◆ **What to work on**
A. Answer these from the forum thread on .40 cal ammunition:
(i) How many rounds does gonehunting have, and how are they boxed?
(ii) How much once-fired brass does People say they are sitting on?
(iii) Which mail order sites does dakotashooter2 name?
B. Render this sentence from the forum thread on .40 cal ammunition in Spanish: "The stuff on the auctions right now is being grossly overbid by panic buyers."
C. Extend the forum thread on .40 cal ammunition, picking up after its last post.

◆ **Extracted text**
+++++
# .40 cal Ammunition



## gonehunting (May 14, 2005)

Hope this is the right forum for this question. I have 350 rounds (7-50 round boxes) of Winchester .40 cal S&W fmj 180 grain rounds. Is there a shortage on this ammo currently. I am looking to sell it. What is it worth if I wanted to sell it? Not looking to make alot on it.


----------



## People (Jan 17, 2005)

There is a shortage on all ammo. As far as cost goes what did you pay for it? For me it is worthless. I am sitting on almost 75,000 40 S&W once fired brass. Now only if I could use that brass for handgun bullet jackets.

A high tide means Chuck Norris is flying over your coast. The tide is caused by God pissing his pants.


----------



## dakotashooter2 (Oct 31, 2003)

Just look it up on some of the mail order sites. Midway, Cheaper than Dirt, Cabela's etc. That will give you the fair market price. The stuff on the auctions right now is being grossly overbid by panic buyers.
+++++
◆ **Dataset section**
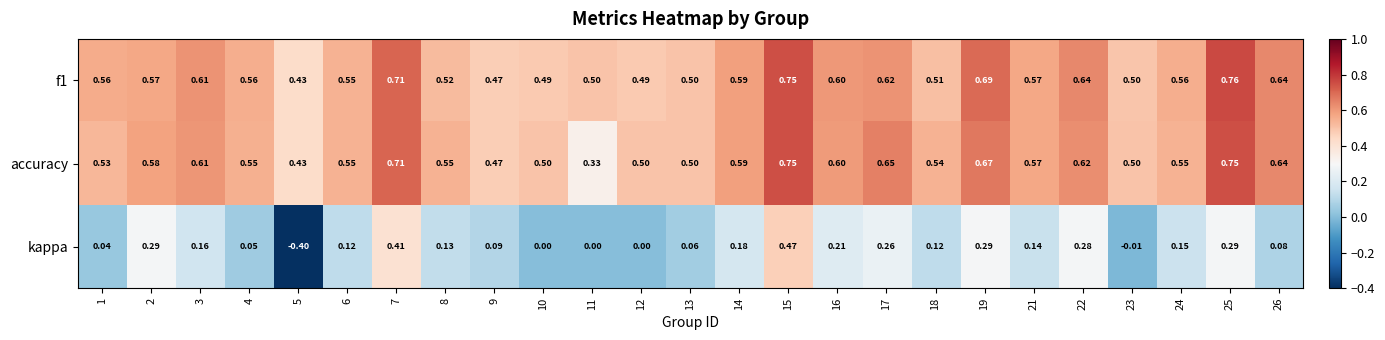

Between 13 and 23, which series saw the biggest shift?

kappa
+++++
◆ **Results of the exercise**
A.
(i) 350 rounds, in seven 50-round boxes.
(ii) Almost 75,000 pieces of 40 S&W once-fired brass.
(iii) Midway, Cheaper than Dirt, and Cabela's.

B. Lo que está en las subastas ahora mismo está recibiendo pujas desmesuradas por parte de compradores presas del pánico.

C.
----------



## specialpatrolgroup (Jan 16, 2009)

With the way things are going I dont know if I would sell ammo to anyone I didnt know, they could shoot someone and you would probably end up being responsible, or having to spend a good chunk of cash proving that you werent unless you have good liabiltiy insurance.


----------



## gonehunting (May 14, 2005)

Just looking to get rid of some ammo. I didn't realize it would be such a hassle or possible liability. I see they sell for about $20-$25/box depending on where you look. If I could get $15.00 I guess that would be reasonable since I've had them for some time. Thanks for all the responses.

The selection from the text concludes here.